People drinking on a rooftop bar.
Image by Celeste Fontein.

What do businesses think of the strategy? 

Sustainability Manager at Sustainability Trust and member of Waste Free Welly Polly Griffiths, sees the strategy as a chance to tackle global issues.

“To meet the big challenges of our time, we need an economic strategy that sees the need for a change and moves people away from business as usual. 

My hope is that the strategy will connect how important zero waste strategies are for climate action and community resilience. That it provides support for the collaboration and knowledge transfer that will enable greater ways of working, based around circular economy principles.”

Wellington City Youth Councillor Nīkau Edmond-Smaill can see the how the strategy can change the future careers of young people.

“Currently, as seen in the strategy, many young people end up moving away from Wellington once they finish either High School or University. This is not necessarily because they want to leave, but because there is a lack of entry-level job opportunities. 

“The new strategy aims to combat this in positive ways, including more opportunities for students in a number of areas, and partnering with groups (including schools, government agencies, and mana whenua) to support young people into their chosen career pathways. If all this can be achieved, I believe that Wellington can become an even better place for young people to live.”

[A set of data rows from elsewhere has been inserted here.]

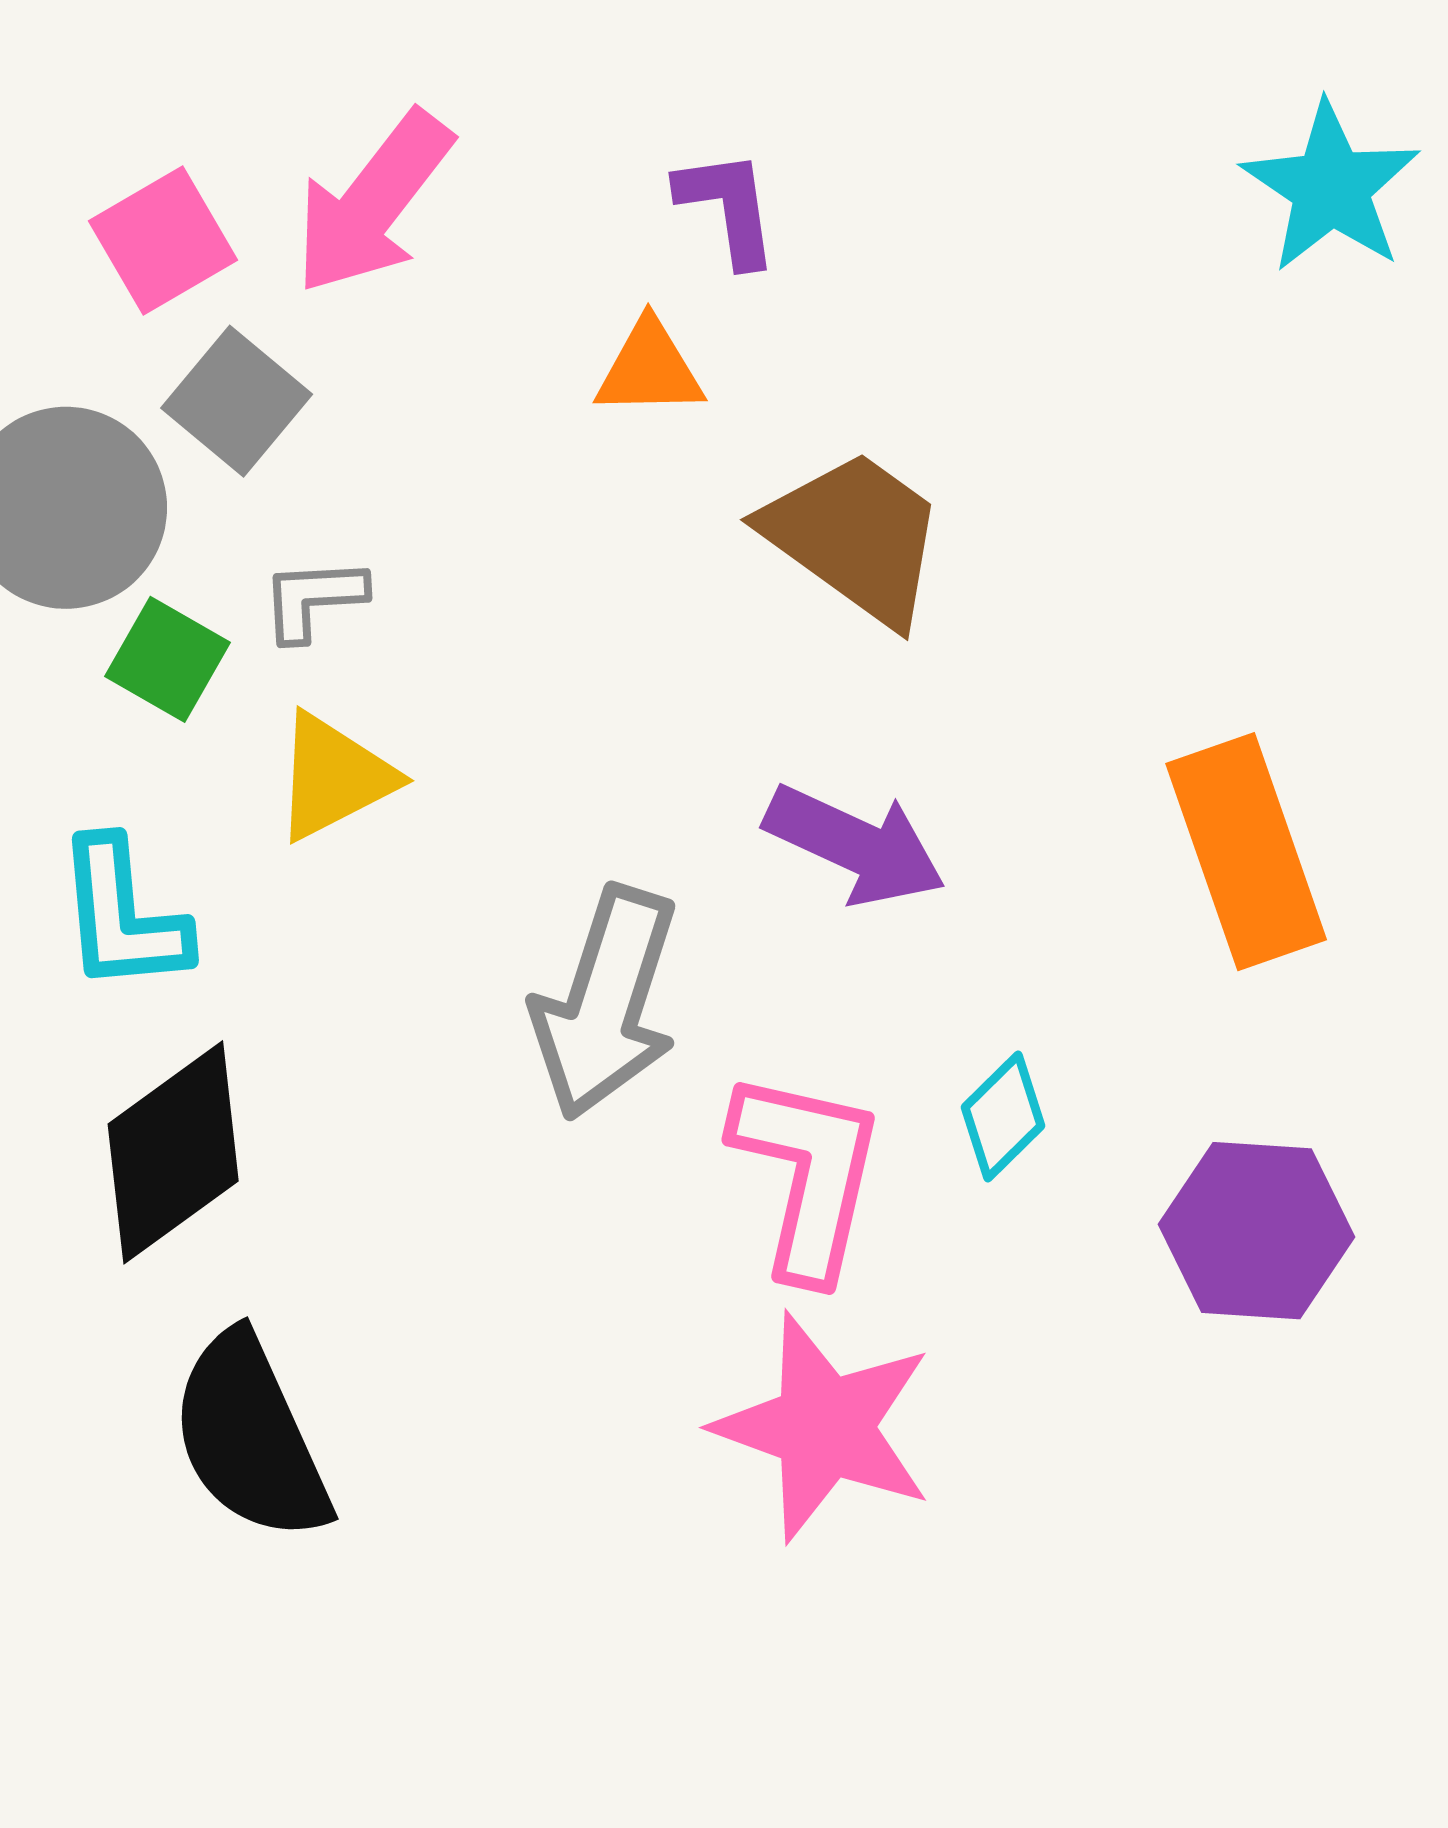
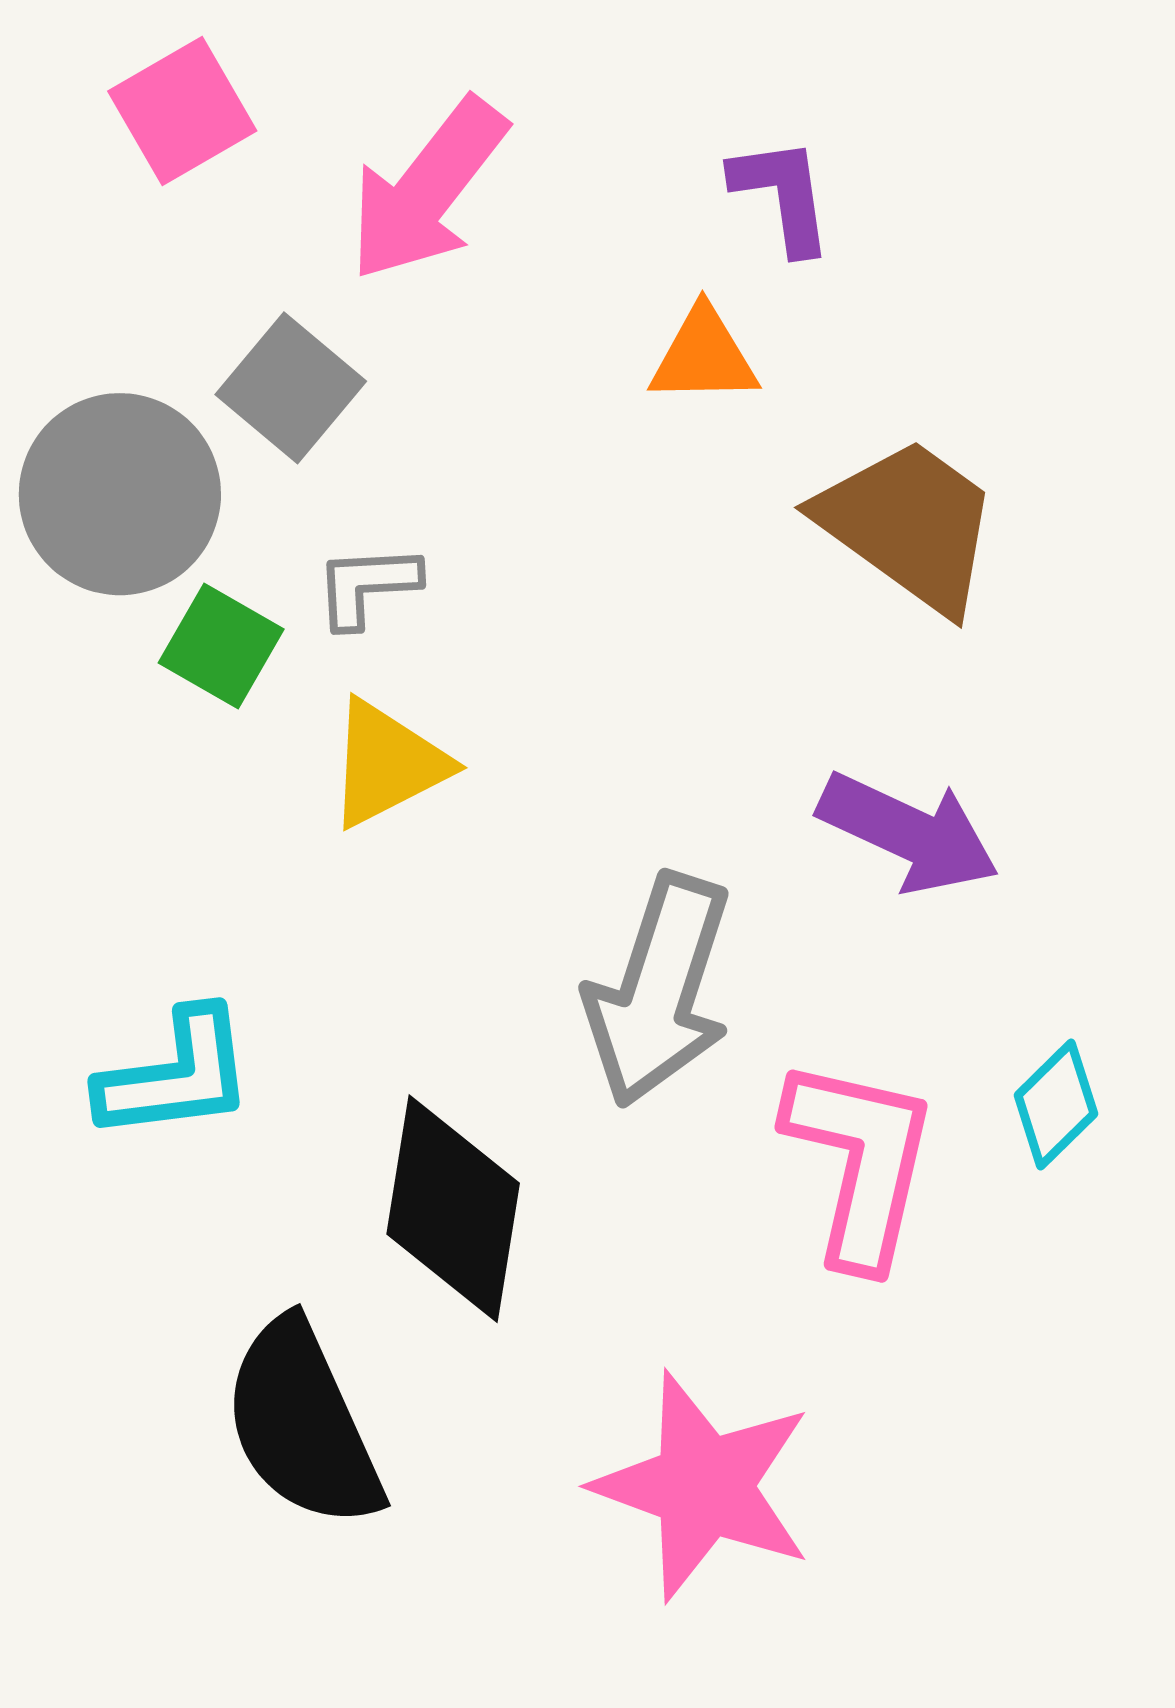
pink square: (163, 240) -> (182, 111), moved
cyan L-shape: (122, 916) -> (176, 1075), moved, turned -92
black diamond: (173, 1152) -> (453, 1209), moved, turned -45
pink star: (824, 1427) -> (704, 1486), moved

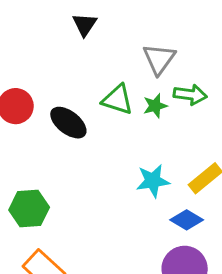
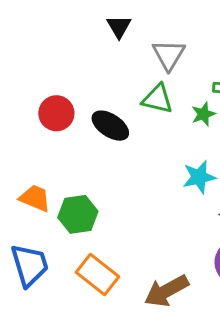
gray triangle: (159, 59) -> (169, 55), moved
green star: (155, 106) -> (203, 114), moved

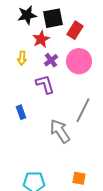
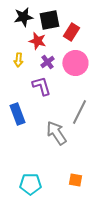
red star: (41, 39) -> (37, 41), turned -30
blue rectangle: (21, 112) -> (17, 114), size x1.5

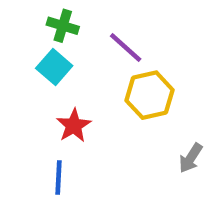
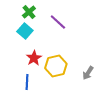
green cross: (63, 26) -> (29, 12), turned 32
yellow hexagon: (149, 95) -> (56, 66), moved

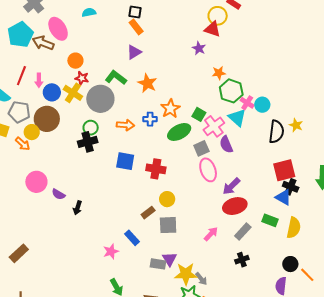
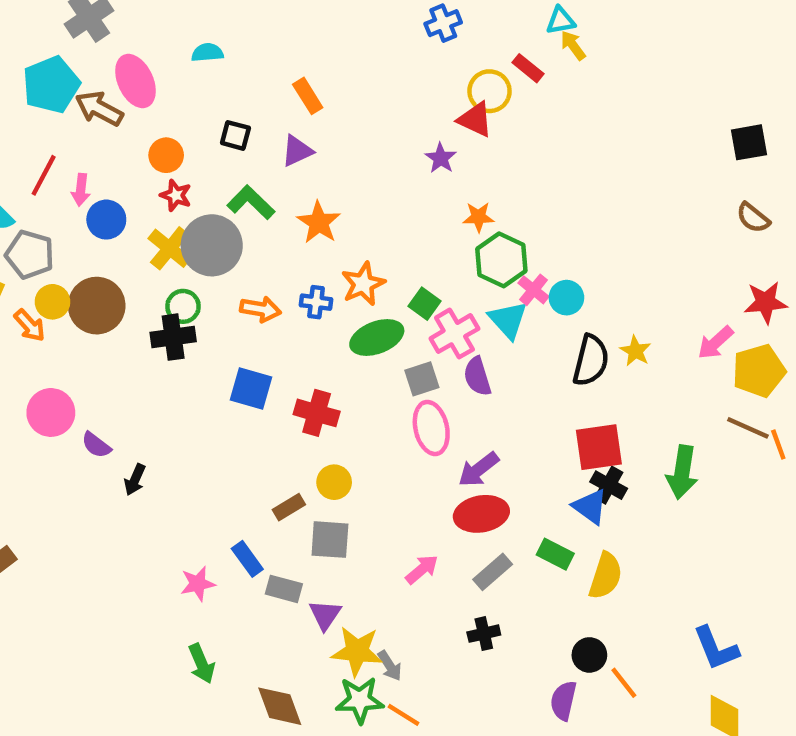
black square: (135, 12) -> (235, 135), moved
yellow cross: (73, 93) -> (170, 248), moved
brown circle: (47, 119) -> (97, 306), moved
gray rectangle: (158, 264) -> (284, 589), moved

Students working on a project.
Image from Victoria University.

Team Leader for Strategy at Wellington City Council Kerryn Merriman, says that businesses in Wellington are ready for a change. 

“I discovered a willingness in our city to do this, which is how we’ve been able to come up with a strategy that is quite progressive and forward thinking. We’ve been able to see where we can support businesses and make shifts that will flow through to the next level of things, like how our waste system works, and what can the Council do to enable people to run their businesses how they want it to work.”

The voices of local businesses are at the core of the strategy, with their experiences guiding the way it was developed, says Kerryn.

“We had many conversations with businesses throughout the whole process so we can understand how different sectors are involved. 

"By doing this, we can figure out how to tackle the future in a unique, Wellington way.”